▶ _PROBLEM TO SOLVE_: Across the data below, count every line where the string "bedre" appears. Answer with the number alone.

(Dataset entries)
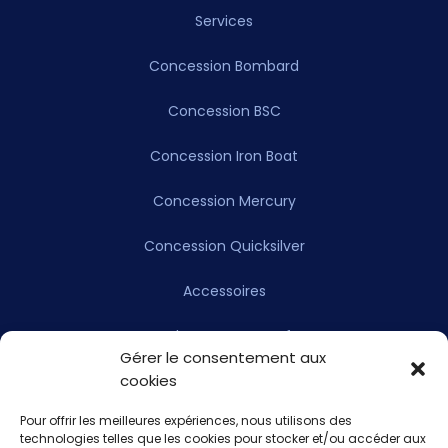
Services
Concession Bombard
Concession BSC
Concession Iron Boat
Concession Mercury
Concession Quicksilver
Accessoires
Achat Bateau Neuf
Gérer le consentement aux
cookies
Achat Bateau Occasion
Pour offrir les meilleures expériences, nous utilisons des
Achat Moteur Neuf
technologies telles que les cookies pour stocker et/ou accéder aux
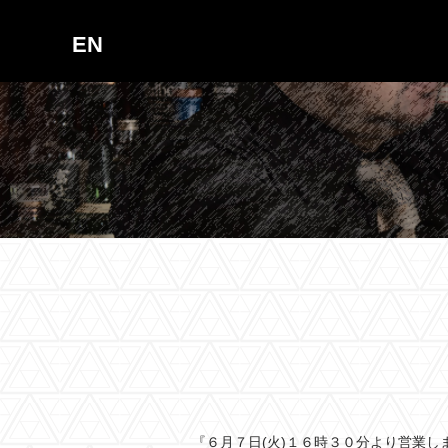
EN
『６月７日(火)１６時３０分より営業し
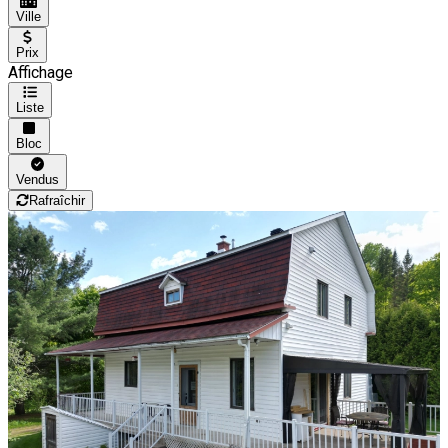
Ville
Prix
Affichage
Liste
Bloc
Vendus
Rafraîchir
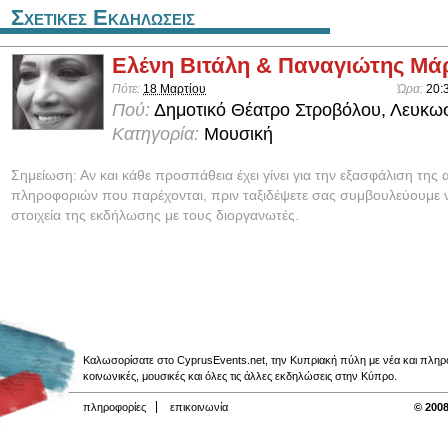
Σχετικες Εκδηλωσεις
Ελένη Βιτάλη & Παναγιώτης Μά
Πότε:
18 Μαρτίου
Ώρα:
20:
Πού:
Δημοτικό Θέατρο Στροβόλου, Λευκω
Κατηγορία:
Μουσική
Σημείωση: Αν και κάθε προσπάθεια έχει γίνει για την εξασφάλιση της 
πληροφοριών που παρέχονται, πριν ταξιδέψετε σας συμβουλεύουμε ν
στοιχεία της εκδήλωσης με τους διοργανωτές.
Καλωσορίσατε στο CyprusEvents.net, την Κυπριακή πύλη με νέα και πληροφο
κοινωνικές, μουσικές και όλες τις άλλες εκδηλώσεις στην Κύπρο.
πληροφορίες
επικοινωνία
© 2008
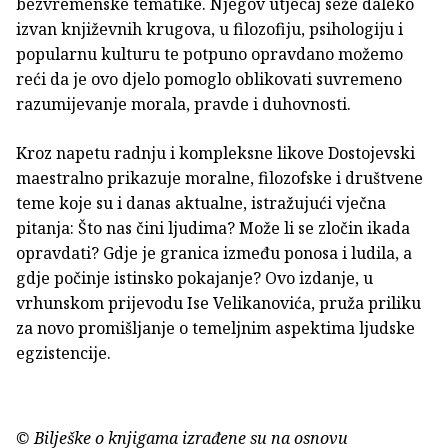
bezvremenske tematike. Njegov utjecaj seže daleko
izvan književnih krugova, u filozofiju, psihologiju i
popularnu kulturu te potpuno opravdano možemo
reći da je ovo djelo pomoglo oblikovati suvremeno
razumijevanje morala, pravde i duhovnosti.
Kroz napetu radnju i kompleksne likove Dostojevski
maestralno prikazuje moralne, filozofske i društvene
teme koje su i danas aktualne, istražujući vječna
pitanja: Što nas čini ljudima? Može li se zločin ikada
opravdati? Gdje je granica između ponosa i ludila, a
gdje počinje istinsko pokajanje? Ovo izdanje, u
vrhunskom prijevodu Ise Velikanovića, pruža priliku
za novo promišljanje o temeljnim aspektima ljudske
egzistencije.
© Bilješke o knjigama izrađene su na osnovu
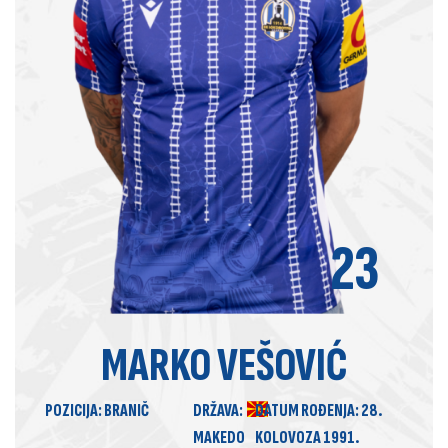
23
MARKO VEŠOVIĆ
POZICIJA:
BRANIČ
DRŽAVA:
DATUM ROÐENJA:
28.
MAKEDO
KOLOVOZA 1991.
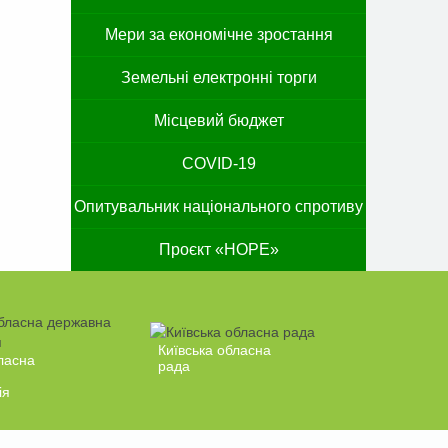
Мери за економічне зростання
Земельні електронні торги
Місцевий бюджет
COVID-19
Опитувальник національного спротиву
Проєкт «HOPE»
Київська обласна
ласна
рада
ія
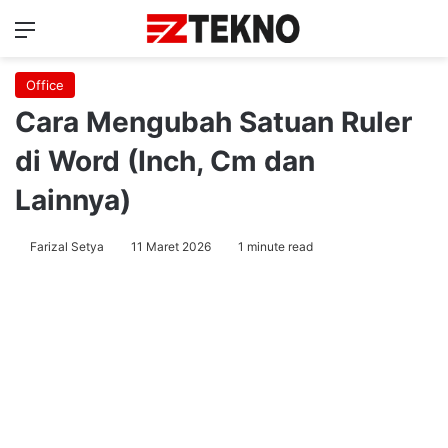
Menu
Ca
Office
Cara Mengubah Satuan Ruler
di Word (Inch, Cm dan
Lainnya)
Farizal Setya
11 Maret 2026
1 minute read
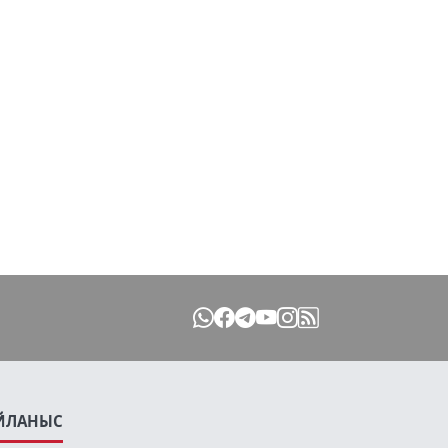
ЙЛАНЫС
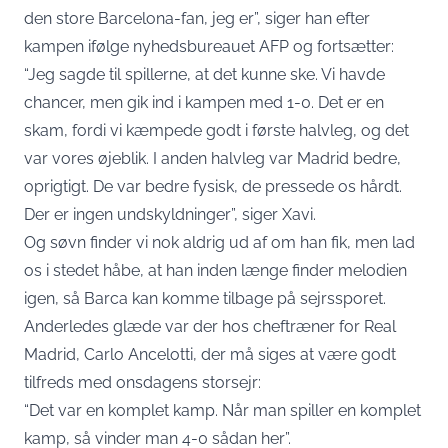
den store Barcelona-fan, jeg er”, siger han efter
kampen ifølge nyhedsbureauet AFP og fortsætter:
“Jeg sagde til spillerne, at det kunne ske. Vi havde
chancer, men gik ind i kampen med 1-0. Det er en
skam, fordi vi kæmpede godt i første halvleg, og det
var vores øjeblik. I anden halvleg var Madrid bedre,
oprigtigt. De var bedre fysisk, de pressede os hårdt.
Der er ingen undskyldninger”, siger Xavi.
Og søvn finder vi nok aldrig ud af om han fik, men lad
os i stedet håbe, at han inden længe finder melodien
igen, så Barca kan komme tilbage på sejrssporet.
Anderledes glæde var der hos cheftræner for Real
Madrid, Carlo Ancelotti, der må siges at være godt
tilfreds med onsdagens storsejr:
“Det var en komplet kamp. Når man spiller en komplet
kamp, så vinder man 4-0 sådan her”.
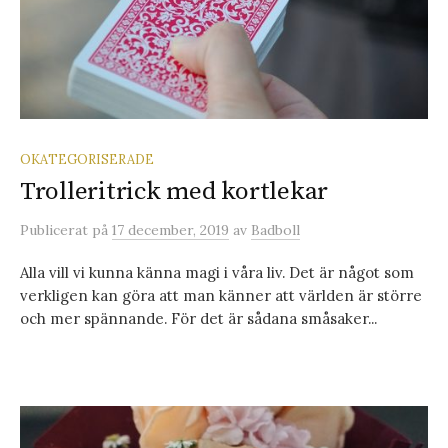
OKATEGORISERADE
Trolleritrick med kortlekar
Publicerat
på
17 december, 2019
av
Badboll
Alla vill vi kunna känna magi i våra liv. Det är något som
verkligen kan göra att man känner att världen är större
och mer spännande. För det är sådana småsaker...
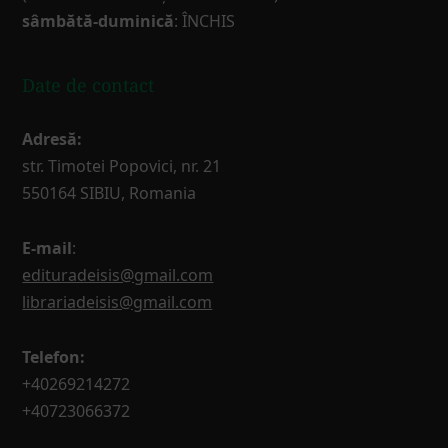
sâmbătă-duminică
: ÎNCHIS
Date de contact
Adresă:
str. Timotei Popovici, nr. 21
550164 SIBIU, Romania
E-mail
:
edituradeisis@gmail.com
librariadeisis@gmail.com
Telefon:
+40269214272
+40723066372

▶ _RESPONSE AREA_: 2